May 17, 2018

Alphavirus “Achilles heel”

Targeting the protein that mosquito-borne viruses use to enter cells could be a strategy for preventing infection by multiple emerging viruses.

Some mosquito-borne pathogens called alphaviruses, including the chikungunya virus that recently was associated with a large outbreak in the Caribbean, can cause debilitating acute and chronic musculoskeletal disease. It has not been clear how these viruses attach to human cells to initiate infection.

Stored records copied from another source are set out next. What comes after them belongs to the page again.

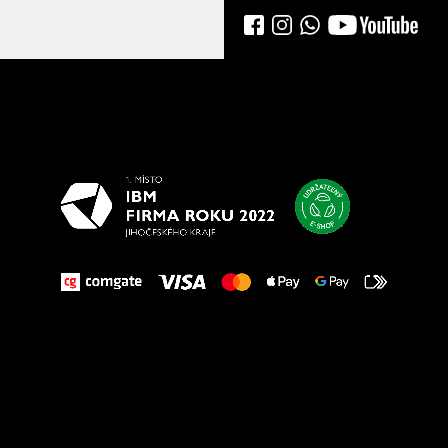
Všetko
najlepšie
vašim nohám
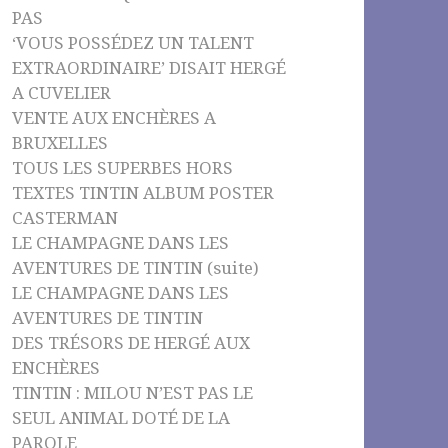
PAS
‘VOUS POSSÉDEZ UN TALENT
EXTRAORDINAIRE’ DISAIT HERGÉ
A CUVELIER
VENTE AUX ENCHÈRES A
BRUXELLES
TOUS LES SUPERBES HORS
TEXTES TINTIN ALBUM POSTER
CASTERMAN
LE CHAMPAGNE DANS LES
AVENTURES DE TINTIN (suite)
LE CHAMPAGNE DANS LES
AVENTURES DE TINTIN
DES TRÉSORS DE HERGÉ AUX
ENCHÈRES
TINTIN : MILOU N’EST PAS LE
SEUL ANIMAL DOTÉ DE LA
PAROLE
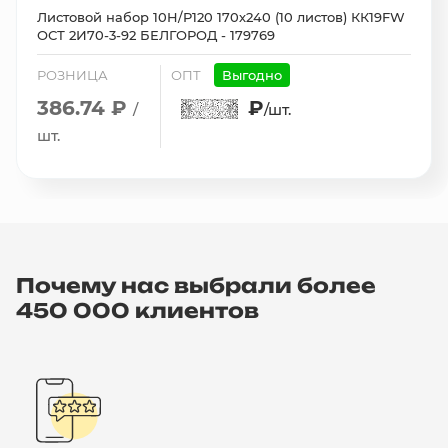
Листовой набор 10H/P120 170х240 (10 листов) КК19FW
ОСТ 2И70-3-92 БЕЛГОРОД - 179769
РОЗНИЦА
ОПТ
Выгодно
386.74 ₽
₽
/
/шт.
шт.
Почему нас выбрали более
450 000 клиентов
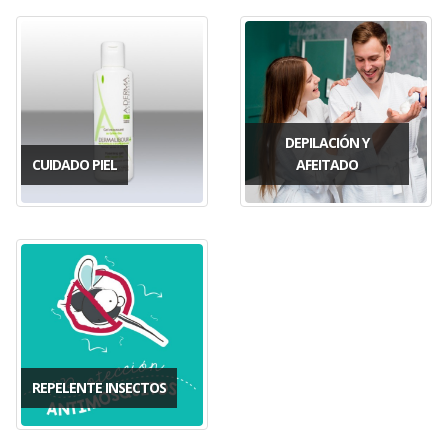
DEPILACIÓN Y
CUIDADO PIEL
AFEITADO
REPELENTE INSECTOS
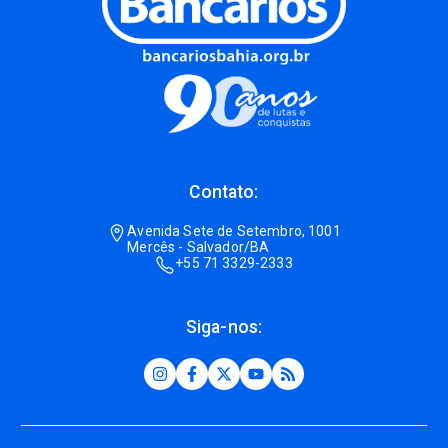
Contato:
Avenida Sete de Setembro, 1001
Mercês - Salvador/BA
+55 71 3329-2333
Siga-nos:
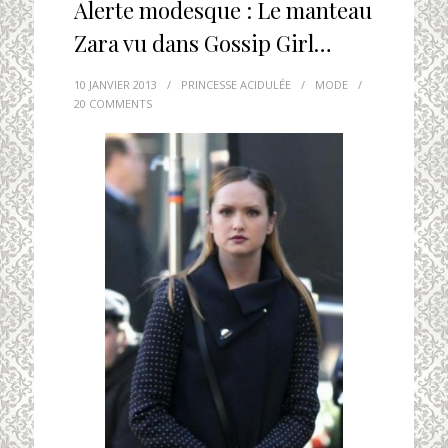
Alerte modesque : Le manteau
Zara vu dans Gossip Girl…
10 JANVIER 2013
/
PRINCESSE ACIDULÉE
/
MODE
/
20 COMMENTS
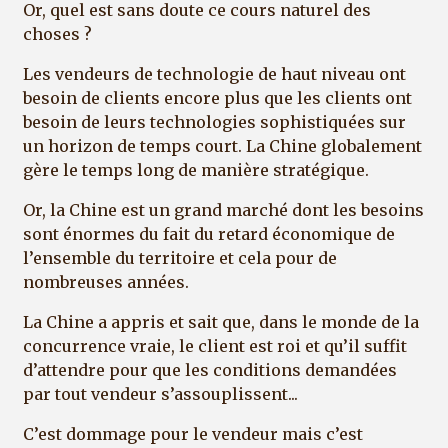
Or, quel est sans doute ce cours naturel des
choses ?
Les vendeurs de technologie de haut niveau ont
besoin de clients encore plus que les clients ont
besoin de leurs technologies sophistiquées sur
un horizon de temps court. La Chine globalement
gère le temps long de manière stratégique.
Or, la Chine est un grand marché dont les besoins
sont énormes du fait du retard économique de
l’ensemble du territoire et cela pour de
nombreuses années.
La Chine a appris et sait que, dans le monde de la
concurrence vraie, le client est roi et qu’il suffit
d’attendre pour que les conditions demandées
par tout vendeur s’assouplissent...
C’est dommage pour le vendeur mais c’est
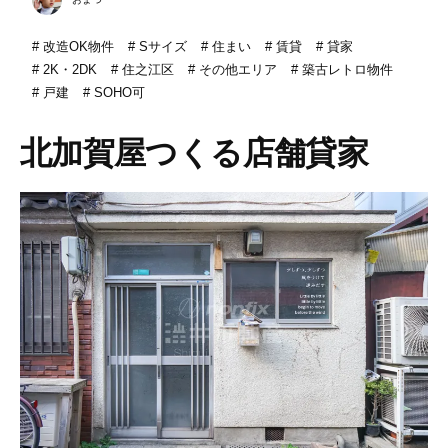
改造OK物件
Sサイズ
住まい
賃貸
貸家
2K・2DK
住之江区
その他エリア
築古レトロ物件
戸建
SOHO可
北加賀屋つくる店舗貸家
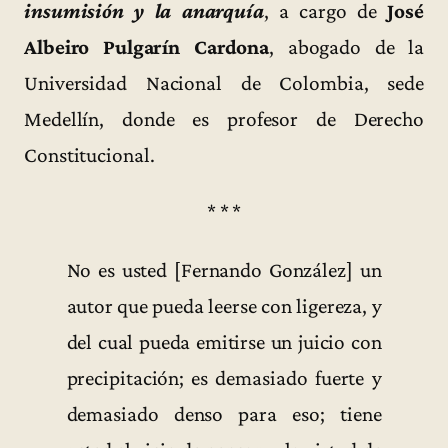
insumisión y la anarquía
, a cargo de
José
Albeiro Pulgarín Cardona
, abogado de la
Universidad Nacional de Colombia, sede
Medellín, donde es profesor de Derecho
Constitucional.
* * *
No es usted [Fernando González] un
autor que pueda leerse con ligereza, y
del cual pueda emitirse un juicio con
precipitación; es demasiado fuerte y
demasiado denso para eso; tiene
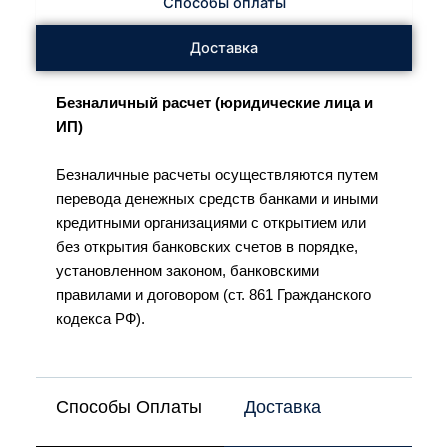
Способы оплаты
Доставка
Безналичный расчет (юридические лица и
ИП)
Безналичные расчеты осуществляются путем
перевода денежных средств банками и иными
кредитными организациями с открытием или
без открытия банковских счетов в порядке,
установленном законом, банковскими
правилами и договором (ст. 861 Гражданского
кодекса РФ).
Способы Оплаты
Доставка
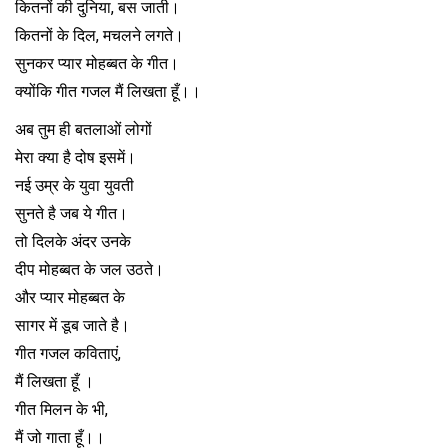
कितनों की दुनिया, बस जाती।
कितनों के दिल, मचलने लगते।
सुनकर प्यार मोहब्बत के गीत।
क्योंकि गीत गजल मैं लिखता हूँ।।
अब तुम ही बतलाओं लोगों
मेरा क्या है दोष इसमें।
नई उम्र के युवा युवती
सुनते है जब ये गीत।
तो दिलके अंदर उनके
दीप मोहब्बत के जल उठते।
और प्यार मोहब्बत के
सागर में डूब जाते है।
गीत गजल कविताएं,
मैं लिखता हूँ ।
गीत मिलन के भी,
मैं जो गाता हूँ।।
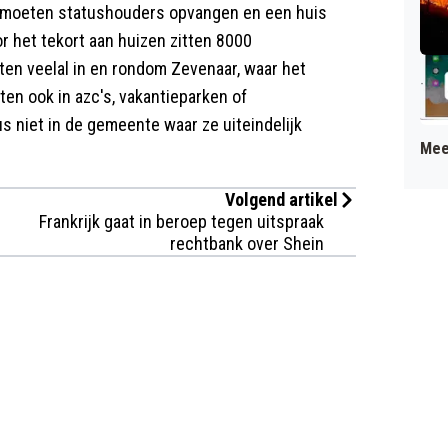
 moeten statushouders opvangen en een huis
r het tekort aan huizen zitten 8000
tten veelal in en rondom Zevenaar, waar het
ten ook in azc's, vakantieparken of
 niet in de gemeente waar ze uiteindelijk
Mee
Volgend artikel
Frankrijk gaat in beroep tegen uitspraak
rechtbank over Shein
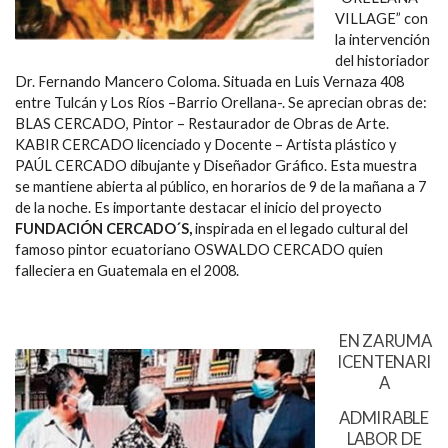
VILLAGE” con
la intervención
del historiador
Dr. Fernando Mancero Coloma. Situada en Luis Vernaza 408
entre Tulcán y Los Ríos –Barrio Orellana-. Se aprecian obras de:
BLAS CERCADO, Pintor – Restaurador de Obras de Arte.
KABIR CERCADO licenciado y Docente – Artista plástico y
PAÚL CERCADO dibujante y Diseñador Gráfico. Esta muestra
se mantiene abierta al público, en horarios de 9 de la mañana a 7
de la noche. Es importante destacar el inicio del proyecto
FUNDACIÓN CERCADO´S,
inspirada en el legado cultural del
famoso pintor ecuatoriano OSWALDO CERCADO quien
falleciera en Guatemala en el 2008.
EN ZARUMA
ICENTENARI
A
ADMIRABLE
LABOR DE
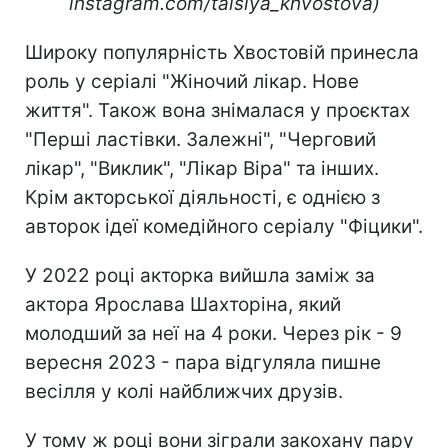
instagram.com/taisiya_khvostova)
Широку популярність Хвостовій принесла
роль у серіалі "Жіночий лікар. Нове
життя". Також вона знімалася у проєктах
"Перші ластівки. Залежні", "Черговий
лікар", "Виклик", "Лікар Віра" та інших.
Крім акторської діяльності, є однією з
авторок ідеї комедійного серіалу "Фіцики".
У 2022 році акторка вийшла заміж за
актора Ярослава Шахторіна, який
молодший за неї на 4 роки. Через рік - 9
вересня 2023 - пара відгуляла пишне
весілля у колі найближчих друзів.
У тому ж році вони зіграли закохану пару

Now a collaborative group led by investigators at Washington University in St. Louis has identified the cell adhesion molecule Mxra8, expressed by many cells in the body, as an entry mediator for “arthritogenic” alphaviruses that cause arthritis including chikungunya, Ross River (Australia), Mayaro (South America), and O’nyong nyong (Africa).

Co-author James Crowe Jr., MD, and colleagues at Vanderbilt made human monoclonal antibodies from chikungunya survivors that captured virus particles, added a fusion protein linked to the Mxra8 receptor in an assay, and showed that Mxra8 binds directly to the virus.

The group’s report, published May 16 in the journal Nature, suggests that targeting Mxra8 could be a strategy for preventing infection and disease caused by multiple emerging alphaviruses.

This research was supported by the National Institutes of Health (grants AI114816, AI123348, AI095436, contract HHSN272201400058C) and the Defense Reduction Threat Agency.